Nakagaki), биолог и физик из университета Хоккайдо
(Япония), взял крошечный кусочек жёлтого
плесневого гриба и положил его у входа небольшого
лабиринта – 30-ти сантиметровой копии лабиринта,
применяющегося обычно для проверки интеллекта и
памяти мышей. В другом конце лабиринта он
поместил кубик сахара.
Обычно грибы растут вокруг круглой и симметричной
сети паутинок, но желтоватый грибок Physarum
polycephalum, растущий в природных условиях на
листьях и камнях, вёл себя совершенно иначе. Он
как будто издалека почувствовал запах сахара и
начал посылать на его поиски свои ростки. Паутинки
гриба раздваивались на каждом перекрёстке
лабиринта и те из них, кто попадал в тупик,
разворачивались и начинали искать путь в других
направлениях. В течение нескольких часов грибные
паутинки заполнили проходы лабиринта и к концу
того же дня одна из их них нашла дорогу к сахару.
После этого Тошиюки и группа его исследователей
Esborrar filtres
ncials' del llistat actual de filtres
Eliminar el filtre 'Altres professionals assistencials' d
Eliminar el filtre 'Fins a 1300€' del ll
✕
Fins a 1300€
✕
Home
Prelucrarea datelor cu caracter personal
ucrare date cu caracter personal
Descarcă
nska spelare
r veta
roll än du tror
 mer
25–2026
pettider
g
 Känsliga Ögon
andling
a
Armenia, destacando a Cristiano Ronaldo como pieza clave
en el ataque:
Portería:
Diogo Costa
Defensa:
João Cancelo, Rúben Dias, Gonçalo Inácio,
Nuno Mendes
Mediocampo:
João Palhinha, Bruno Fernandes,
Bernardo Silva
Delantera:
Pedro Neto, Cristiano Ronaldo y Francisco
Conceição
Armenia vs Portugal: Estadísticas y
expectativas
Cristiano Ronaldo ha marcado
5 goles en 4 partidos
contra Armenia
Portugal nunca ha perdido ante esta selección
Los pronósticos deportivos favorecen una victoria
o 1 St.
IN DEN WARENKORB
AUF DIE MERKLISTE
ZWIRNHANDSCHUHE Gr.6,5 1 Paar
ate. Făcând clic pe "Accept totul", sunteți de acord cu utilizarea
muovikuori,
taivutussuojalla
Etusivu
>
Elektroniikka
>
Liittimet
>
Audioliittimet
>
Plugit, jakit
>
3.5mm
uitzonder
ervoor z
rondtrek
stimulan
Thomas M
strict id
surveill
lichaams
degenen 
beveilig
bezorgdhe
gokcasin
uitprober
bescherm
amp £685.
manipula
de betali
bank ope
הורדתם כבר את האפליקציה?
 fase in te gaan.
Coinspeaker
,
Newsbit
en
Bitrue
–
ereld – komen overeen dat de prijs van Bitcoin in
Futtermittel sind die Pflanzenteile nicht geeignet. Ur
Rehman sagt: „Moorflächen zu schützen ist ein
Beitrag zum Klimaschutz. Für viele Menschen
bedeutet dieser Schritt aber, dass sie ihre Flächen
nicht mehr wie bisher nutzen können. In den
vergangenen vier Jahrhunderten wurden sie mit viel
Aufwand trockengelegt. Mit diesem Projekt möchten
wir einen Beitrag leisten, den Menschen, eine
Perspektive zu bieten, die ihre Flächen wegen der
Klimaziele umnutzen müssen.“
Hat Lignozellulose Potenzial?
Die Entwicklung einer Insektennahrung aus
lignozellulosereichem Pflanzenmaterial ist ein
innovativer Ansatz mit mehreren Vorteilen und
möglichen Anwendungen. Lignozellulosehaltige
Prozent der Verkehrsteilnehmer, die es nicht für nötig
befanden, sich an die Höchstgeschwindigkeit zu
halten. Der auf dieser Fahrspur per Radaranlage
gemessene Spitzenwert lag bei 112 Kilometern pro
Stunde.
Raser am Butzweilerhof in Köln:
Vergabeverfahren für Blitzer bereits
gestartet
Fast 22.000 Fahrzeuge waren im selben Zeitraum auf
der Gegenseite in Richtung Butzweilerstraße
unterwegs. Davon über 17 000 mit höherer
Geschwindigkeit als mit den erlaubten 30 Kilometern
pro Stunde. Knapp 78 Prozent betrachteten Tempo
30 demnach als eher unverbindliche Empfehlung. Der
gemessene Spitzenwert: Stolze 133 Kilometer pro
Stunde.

What this task involves: Extract the text of all the data above, reproducing every line without change.

Response box:
Nakagaki), биолог и физик из университета Хоккайдо
(Япония), взял крошечный кусочек жёлтого
плесневого гриба и положил его у входа небольшого
лабиринта – 30-ти сантиметровой копии лабиринта,
применяющегося обычно для проверки интеллекта и
памяти мышей. В другом конце лабиринта он
поместил кубик сахара.
Обычно грибы растут вокруг круглой и симметричной
сети паутинок, но желтоватый грибок Physarum
polycephalum, растущий в природных условиях на
листьях и камнях, вёл себя совершенно иначе. Он
как будто издалека почувствовал запах сахара и
начал посылать на его поиски свои ростки. Паутинки
гриба раздваивались на каждом перекрёстке
лабиринта и те из них, кто попадал в тупик,
разворачивались и начинали искать путь в других
направлениях. В течение нескольких часов грибные
паутинки заполнили проходы лабиринта и к концу
того же дня одна из их них нашла дорогу к сахару.
После этого Тошиюки и группа его исследователей
Esborrar filtres
ncials' del llistat actual de filtres
Eliminar el filtre 'Altres professionals assistencials' d
Eliminar el filtre 'Fins a 1300€' del ll
✕
Fins a 1300€
✕
Home
Prelucrarea datelor cu caracter personal
ucrare date cu caracter personal
Descarcă
nska spelare
r veta
roll än du tror
 mer
25–2026
pettider
g
 Känsliga Ögon
andling
a
Armenia, destacando a Cristiano Ronaldo como pieza clave
en el ataque:
Portería:
Diogo Costa
Defensa:
João Cancelo, Rúben Dias, Gonçalo Inácio,
Nuno Mendes
Mediocampo:
João Palhinha, Bruno Fernandes,
Bernardo Silva
Delantera:
Pedro Neto, Cristiano Ronaldo y Francisco
Conceição
Armenia vs Portugal: Estadísticas y
expectativas
Cristiano Ronaldo ha marcado
5 goles en 4 partidos
contra Armenia
Portugal nunca ha perdido ante esta selección
Los pronósticos deportivos favorecen una victoria
o 1 St.
IN DEN WARENKORB
AUF DIE MERKLISTE
ZWIRNHANDSCHUHE Gr.6,5 1 Paar
ate. Făcând clic pe "Accept totul", sunteți de acord cu utilizarea
muovikuori,
taivutussuojalla
Etusivu
>
Elektroniikka
>
Liittimet
>
Audioliittimet
>
Plugit, jakit
>
3.5mm
uitzonder
ervoor z
rondtrek
stimulan
Thomas M
strict id
surveill
lichaams
degenen 
beveilig
bezorgdhe
gokcasin
uitprober
bescherm
amp £685.
manipula
de betali
bank ope
הורדתם כבר את האפליקציה?
 fase in te gaan.
Coinspeaker
,
Newsbit
en
Bitrue
–
ereld – komen overeen dat de prijs van Bitcoin in
Futtermittel sind die Pflanzenteile nicht geeignet. Ur
Rehman sagt: „Moorflächen zu schützen ist ein
Beitrag zum Klimaschutz. Für viele Menschen
bedeutet dieser Schritt aber, dass sie ihre Flächen
nicht mehr wie bisher nutzen können. In den
vergangenen vier Jahrhunderten wurden sie mit viel
Aufwand trockengelegt. Mit diesem Projekt möchten
wir einen Beitrag leisten, den Menschen, eine
Perspektive zu bieten, die ihre Flächen wegen der
Klimaziele umnutzen müssen.“
Hat Lignozellulose Potenzial?
Die Entwicklung einer Insektennahrung aus
lignozellulosereichem Pflanzenmaterial ist ein
innovativer Ansatz mit mehreren Vorteilen und
möglichen Anwendungen. Lignozellulosehaltige
Prozent der Verkehrsteilnehmer, die es nicht für nötig
befanden, sich an die Höchstgeschwindigkeit zu
halten. Der auf dieser Fahrspur per Radaranlage
gemessene Spitzenwert lag bei 112 Kilometern pro
Stunde.
Raser am Butzweilerhof in Köln:
Vergabeverfahren für Blitzer bereits
gestartet
Fast 22.000 Fahrzeuge waren im selben Zeitraum auf
der Gegenseite in Richtung Butzweilerstraße
unterwegs. Davon über 17 000 mit höherer
Geschwindigkeit als mit den erlaubten 30 Kilometern
pro Stunde. Knapp 78 Prozent betrachteten Tempo
30 demnach als eher unverbindliche Empfehlung. Der
gemessene Spitzenwert: Stolze 133 Kilometer pro
Stunde.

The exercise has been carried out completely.